Tuesday, September 3, 2013

SYMMETRY: Balance in Nature, Balance in Education

SYMMETRY: Balance In Nature & Education
Butterflies: Nature's Ultimate Example of Symmetry
With cooler days ahead, it’s only natural that kids want to head outdoors for exploration. Today’s activity taps into children’s natural curiosity by striking a balance between building skills, adding to a child’s knowledge base, and having lots of fun while doing so.
Teaching the concept of symmetry can begin at any age. As soon as a toddler is able to walk, he taps into his own natural symmetry to navigate his environment. As a parent or teacher, you can use that awareness to help your child make connections to symmetry in the world around him.
Age Range: 4 to 7
Time to complete: 45-60 minutes
Subjects/Skills Addressed: science, math, physical education, fine motor skills
ACTIVITY DESCRIPTION: Children will use their reflections in a mirror to build understanding of bilateral symmetry. They will then gather leaves and use those leaves to identify lines of symmetry.

*Please note: For the purpose of this activity, when the term symmetry is used, it refers to bilateral or reflective symmetry.
Full length mirror
Removable painting tape
Symmetry stick (straw or other straight object that can be used to visually divide a leaf or flower.
Leaves of various shapes
Construction paper


1. Prior to completing the activity, place a vertical strip of green tape on the mirror that is a bit longer than your child’s height.
2. Have your child stand in front of the mirror so that he is visually divided in half by the tape.
3. Practice standing in various positions with both feet on the floor, keeping his head and arms balanced. Point out that each side of his reflection looks the same.
Ask: Is it easy to stand in one place when you look the same on both sides of the green tape? What do you think will happen if that changes?
4. Have your child raise his foot slightly. Then raise it higher.
Ask: Is it still as easy to stand in one place? Why do you think it takes more work to stand with only one foot?
5. Practice hopping on two feet and hopping on one foot.
Ask: Is it easier to hop on one foot or on two feet? Why?
6. Explain that when objects are balanced (have symmetry), they are able to stand better without falling. The same is true in nature.

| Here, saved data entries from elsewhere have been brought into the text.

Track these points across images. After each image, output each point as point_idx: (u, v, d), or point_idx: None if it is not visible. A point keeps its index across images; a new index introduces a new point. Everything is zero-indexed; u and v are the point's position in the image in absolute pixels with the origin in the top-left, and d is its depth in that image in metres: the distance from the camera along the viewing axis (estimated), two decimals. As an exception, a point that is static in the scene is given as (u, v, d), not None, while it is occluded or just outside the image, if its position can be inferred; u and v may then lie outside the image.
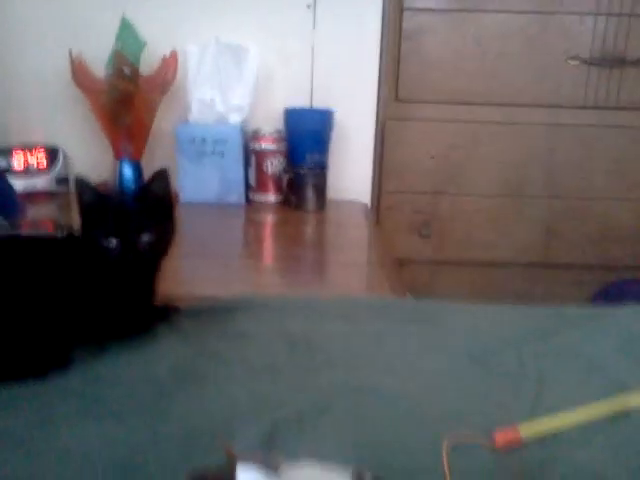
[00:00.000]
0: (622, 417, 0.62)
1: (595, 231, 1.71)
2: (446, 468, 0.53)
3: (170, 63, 1.39)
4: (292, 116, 1.46)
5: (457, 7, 1.56)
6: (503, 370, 0.70)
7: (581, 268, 1.75)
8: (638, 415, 0.62)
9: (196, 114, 1.42)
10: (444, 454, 0.54)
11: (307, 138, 1.44)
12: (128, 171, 1.40)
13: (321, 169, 1.43)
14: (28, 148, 1.42)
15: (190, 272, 1.01)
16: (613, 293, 1.70)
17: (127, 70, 1.29)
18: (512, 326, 0.81)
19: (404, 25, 1.56)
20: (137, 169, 1.41)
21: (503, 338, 0.77)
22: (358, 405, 0.62)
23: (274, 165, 1.42)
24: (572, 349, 0.75)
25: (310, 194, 1.40)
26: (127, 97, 1.32)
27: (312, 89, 1.50)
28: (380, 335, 0.76)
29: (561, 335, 0.78)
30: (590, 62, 1.59)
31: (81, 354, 0.67)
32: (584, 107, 1.63)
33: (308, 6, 1.47)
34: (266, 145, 1.41)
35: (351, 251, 1.18)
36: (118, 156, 1.41)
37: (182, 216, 1.34)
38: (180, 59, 1.40)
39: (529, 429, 0.59)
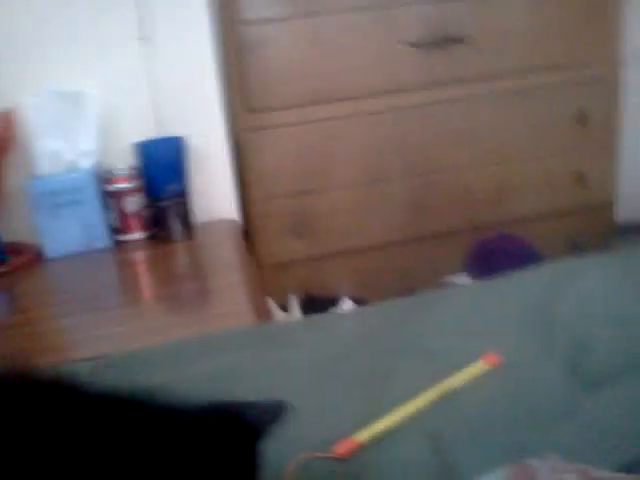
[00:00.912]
0: (442, 403, 0.71)
1: (454, 200, 1.84)
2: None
3: (7, 119, 1.36)
4: (143, 149, 1.47)
5: (291, 13, 1.61)
6: (352, 375, 0.77)
7: (449, 234, 1.88)
8: (456, 400, 0.71)
9: (45, 166, 1.40)
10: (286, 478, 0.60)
11: (162, 168, 1.45)
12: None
13: (182, 197, 1.45)
14: None
15: (71, 333, 1.03)
16: (484, 252, 1.85)
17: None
18: (361, 329, 0.88)
19: (243, 37, 1.60)
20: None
21: (351, 343, 0.84)
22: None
23: (133, 203, 1.43)
24: (412, 341, 0.83)
25: (175, 224, 1.42)
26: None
27: (155, 119, 1.51)
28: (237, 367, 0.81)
29: (401, 329, 0.86)
30: (417, 44, 1.69)
31: None
32: (424, 88, 1.74)
33: (140, 39, 1.48)
34: (121, 185, 1.42)
35: (219, 277, 1.22)
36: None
37: (51, 274, 1.35)
38: (19, 113, 1.38)
39: (365, 434, 0.67)
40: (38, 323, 1.11)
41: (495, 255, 1.84)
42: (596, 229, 1.96)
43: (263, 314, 1.02)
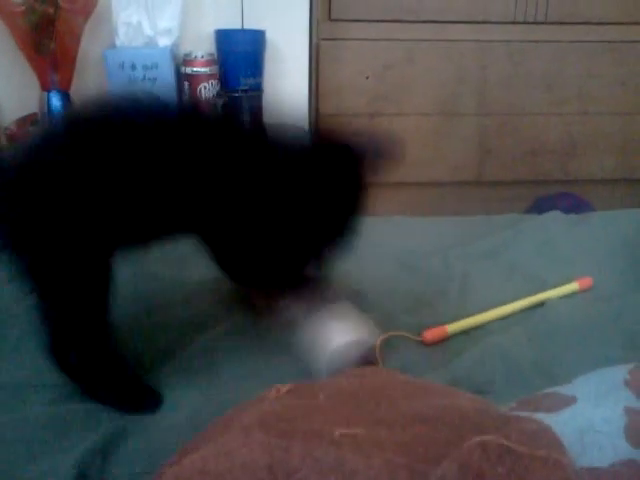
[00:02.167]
0: (537, 310, 0.68)
1: (526, 147, 1.77)
2: (379, 359, 0.57)
3: (91, -16, 1.32)
4: (223, 38, 1.43)
5: None
6: (431, 273, 0.74)
7: (513, 184, 1.82)
8: (552, 308, 0.68)
9: (123, 38, 1.37)
10: (377, 349, 0.58)
11: (240, 60, 1.41)
12: (57, 102, 1.34)
13: (256, 92, 1.41)
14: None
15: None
16: (544, 207, 1.78)
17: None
18: (440, 235, 0.85)
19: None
20: (66, 100, 1.36)
21: (431, 245, 0.81)
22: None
23: (208, 90, 1.40)
24: (495, 252, 0.80)
25: (246, 118, 1.38)
26: (48, 21, 1.25)
27: (242, 8, 1.46)
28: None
29: (485, 240, 0.83)
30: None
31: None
32: (514, 22, 1.66)
33: None
34: (198, 69, 1.38)
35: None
36: (45, 87, 1.35)
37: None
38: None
39: (455, 326, 0.64)
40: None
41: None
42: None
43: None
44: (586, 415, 0.38)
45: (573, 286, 0.73)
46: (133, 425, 0.52)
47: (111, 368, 0.55)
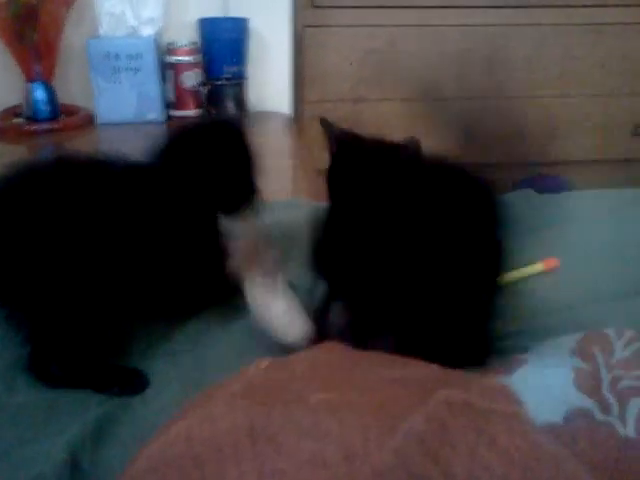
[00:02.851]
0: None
1: (507, 130, 1.80)
2: None
3: (73, -26, 1.32)
4: (206, 26, 1.44)
5: None
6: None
7: (496, 166, 1.83)
8: (515, 288, 0.70)
9: (106, 28, 1.37)
10: None
11: (223, 48, 1.42)
12: (40, 93, 1.35)
13: (239, 80, 1.42)
14: None
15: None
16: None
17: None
18: None
19: None
20: (49, 91, 1.37)
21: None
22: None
23: (192, 78, 1.41)
24: None
25: (230, 106, 1.40)
26: (30, 11, 1.26)
27: (225, -3, 1.47)
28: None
29: None
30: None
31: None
32: (495, 7, 1.67)
33: None
34: (182, 57, 1.39)
35: (274, 160, 1.20)
36: (29, 78, 1.36)
37: (100, 138, 1.34)
38: (82, -31, 1.34)
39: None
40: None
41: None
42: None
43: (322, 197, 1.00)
44: (537, 373, 0.41)
45: (538, 267, 0.74)
46: (122, 410, 0.53)
47: (94, 366, 0.56)
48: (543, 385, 0.41)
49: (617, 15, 1.72)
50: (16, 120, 1.37)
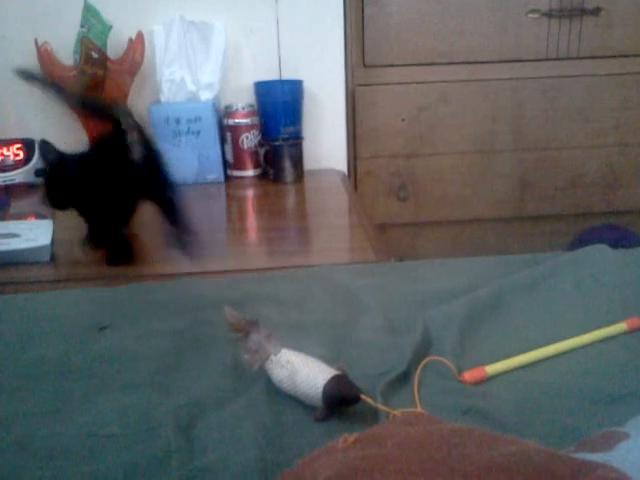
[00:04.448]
0: (582, 350, 0.67)
1: (565, 180, 1.77)
2: (416, 396, 0.58)
3: (137, 44, 1.39)
4: (262, 89, 1.48)
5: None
6: (482, 311, 0.74)
7: (555, 218, 1.81)
8: (597, 349, 0.67)
9: (167, 94, 1.42)
10: (417, 374, 0.59)
11: (279, 110, 1.46)
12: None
13: (296, 140, 1.45)
14: (4, 143, 1.42)
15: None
16: (588, 240, 1.75)
17: (95, 55, 1.29)
18: (474, 274, 0.85)
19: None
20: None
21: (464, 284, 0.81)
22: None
23: (250, 140, 1.44)
24: (533, 288, 0.79)
25: (288, 165, 1.42)
26: (97, 82, 1.32)
27: (280, 61, 1.51)
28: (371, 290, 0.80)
29: (522, 275, 0.82)
30: (549, 14, 1.63)
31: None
32: (546, 59, 1.67)
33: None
34: (240, 120, 1.43)
35: (332, 217, 1.21)
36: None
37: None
38: (147, 40, 1.41)
39: (496, 368, 0.64)
40: (147, 237, 1.14)
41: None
42: None
43: (383, 253, 1.00)
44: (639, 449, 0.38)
45: (621, 326, 0.71)
46: (203, 474, 0.52)
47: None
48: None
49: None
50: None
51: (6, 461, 0.52)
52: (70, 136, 1.45)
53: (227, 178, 1.46)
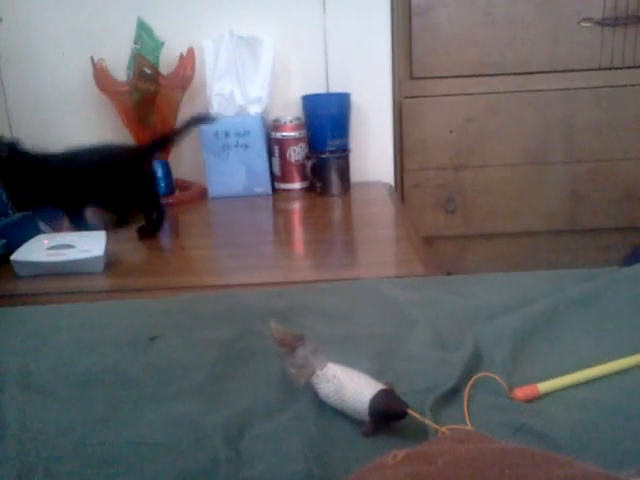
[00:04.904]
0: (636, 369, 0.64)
1: (620, 193, 1.72)
2: (466, 412, 0.56)
3: (188, 60, 1.42)
4: (310, 102, 1.49)
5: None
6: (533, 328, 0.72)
7: (608, 231, 1.75)
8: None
9: (217, 108, 1.45)
10: (466, 390, 0.58)
11: (327, 123, 1.46)
12: (158, 171, 1.44)
13: (343, 152, 1.45)
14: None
15: (224, 262, 1.05)
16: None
17: (148, 71, 1.33)
18: (526, 289, 0.82)
19: (413, 1, 1.57)
20: (166, 168, 1.45)
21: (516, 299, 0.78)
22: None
23: (297, 153, 1.45)
24: (588, 304, 0.76)
25: (334, 178, 1.42)
26: (150, 97, 1.36)
27: (327, 74, 1.52)
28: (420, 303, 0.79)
29: (576, 291, 0.79)
30: (603, 22, 1.59)
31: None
32: (599, 69, 1.63)
33: (317, -7, 1.49)
34: (287, 133, 1.44)
35: (379, 230, 1.21)
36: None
37: (212, 210, 1.40)
38: (197, 55, 1.44)
39: (549, 385, 0.62)
40: (190, 249, 1.16)
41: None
42: None
43: (431, 267, 0.99)
44: None
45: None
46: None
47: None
48: None
49: None
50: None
51: (63, 467, 0.54)
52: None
53: (275, 191, 1.48)
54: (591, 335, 0.71)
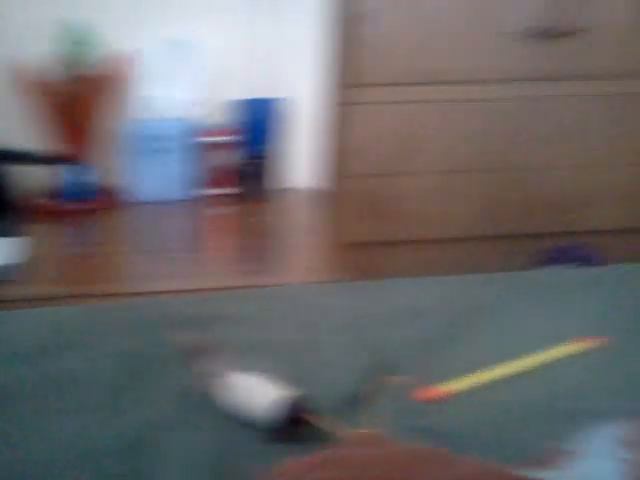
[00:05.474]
0: (541, 368, 0.67)
1: (533, 201, 1.78)
2: (372, 404, 0.57)
3: (119, 61, 1.38)
4: (242, 107, 1.47)
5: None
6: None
7: (524, 237, 1.82)
8: (556, 367, 0.67)
9: (146, 111, 1.42)
10: (374, 395, 0.59)
11: (256, 128, 1.46)
12: (80, 174, 1.39)
13: (271, 158, 1.44)
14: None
15: (143, 268, 1.03)
16: (557, 259, 1.77)
17: (76, 71, 1.28)
18: (452, 292, 0.84)
19: (349, 9, 1.58)
20: (88, 171, 1.40)
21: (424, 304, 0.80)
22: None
23: (225, 158, 1.44)
24: (494, 308, 0.79)
25: (261, 184, 1.42)
26: (77, 98, 1.31)
27: (258, 78, 1.51)
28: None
29: (482, 295, 0.82)
30: (526, 35, 1.64)
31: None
32: (515, 80, 1.68)
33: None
34: (216, 138, 1.43)
35: (303, 237, 1.21)
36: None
37: (133, 216, 1.37)
38: (128, 56, 1.40)
39: (452, 387, 0.63)
40: (108, 255, 1.13)
41: (567, 266, 1.77)
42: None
43: (351, 273, 0.99)
44: (590, 468, 0.38)
45: (579, 346, 0.71)
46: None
47: None
48: (595, 477, 0.38)
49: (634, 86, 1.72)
50: (54, 199, 1.41)
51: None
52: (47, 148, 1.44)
53: (200, 196, 1.45)
54: (494, 338, 0.73)
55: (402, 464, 0.37)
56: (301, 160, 1.59)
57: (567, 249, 1.74)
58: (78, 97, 1.33)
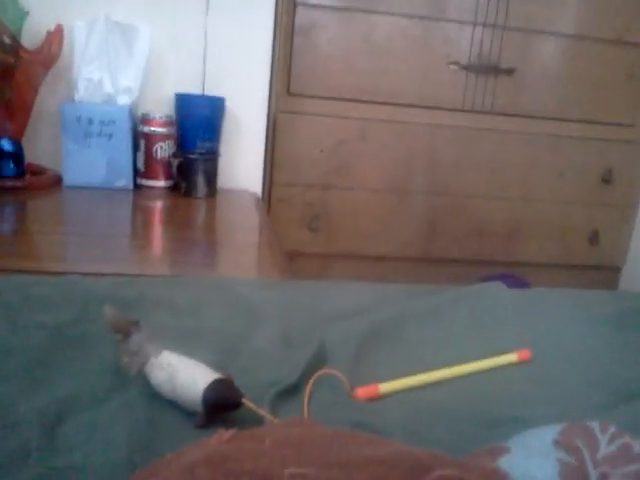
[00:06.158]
0: (472, 377, 0.68)
1: (471, 227, 1.83)
2: (306, 405, 0.56)
3: (55, 37, 1.33)
4: (183, 101, 1.45)
5: (348, 5, 1.62)
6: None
7: (459, 263, 1.86)
8: (487, 377, 0.68)
9: (83, 94, 1.37)
10: (308, 387, 0.58)
11: (198, 124, 1.43)
12: (8, 147, 1.32)
13: (212, 155, 1.42)
14: None
15: (71, 250, 0.98)
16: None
17: (7, 40, 1.22)
18: (392, 297, 0.85)
19: (297, 20, 1.60)
20: (17, 148, 1.33)
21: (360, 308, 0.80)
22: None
23: (164, 150, 1.40)
24: (430, 316, 0.80)
25: (200, 180, 1.39)
26: (7, 70, 1.25)
27: (204, 75, 1.49)
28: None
29: (419, 303, 0.83)
30: (468, 68, 1.71)
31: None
32: (462, 110, 1.75)
33: (203, -7, 1.47)
34: (156, 129, 1.39)
35: (240, 236, 1.19)
36: (-3, 133, 1.33)
37: (65, 199, 1.31)
38: (66, 35, 1.35)
39: (389, 386, 0.63)
40: (36, 234, 1.08)
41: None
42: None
43: (287, 274, 0.98)
44: (521, 464, 0.38)
45: (511, 357, 0.73)
46: (63, 472, 0.48)
47: None
48: (528, 476, 0.38)
49: (575, 129, 1.82)
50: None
51: None
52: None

Symmetry*: When you draw a line down the middle of something and both sides look the same, as if they are a mirrored reflection of each other.
7. Go on a nature walk to collect leaves and look at tree trunks. As you collect the leaves, use the symmetry stick to visually divide the leaves to see if they have symmetry. While many trees have leaves that are mainly symmetrical, there are trees with leaves that are naturally asymmetrical. Refer to the photos for examples of each.

8. Sort the leaves by whether they are or are not symmetrical. How many of each type are there?

1. Use construction paper to create your own special type of Symme-Tree. Fold construction paper in half and cut free-form leaf shapes. This is not only a great way to practice fine motor skills, but it also reinforces the concept of lines of symmetry when the paper is folded and cut.

 2. Use the leaves that were gathered to create leaf prints by placing a leaf under a piece of paper and rubbing with the edge of a crayon. Once the rubbing has been created, use another crayon to draw the line of symmetry.

Another connection: Use wooden blocks to create towers that are balanced and towers that are not balanced. Which type of tower can be built higher? Count the number of blocks of each type of tower built.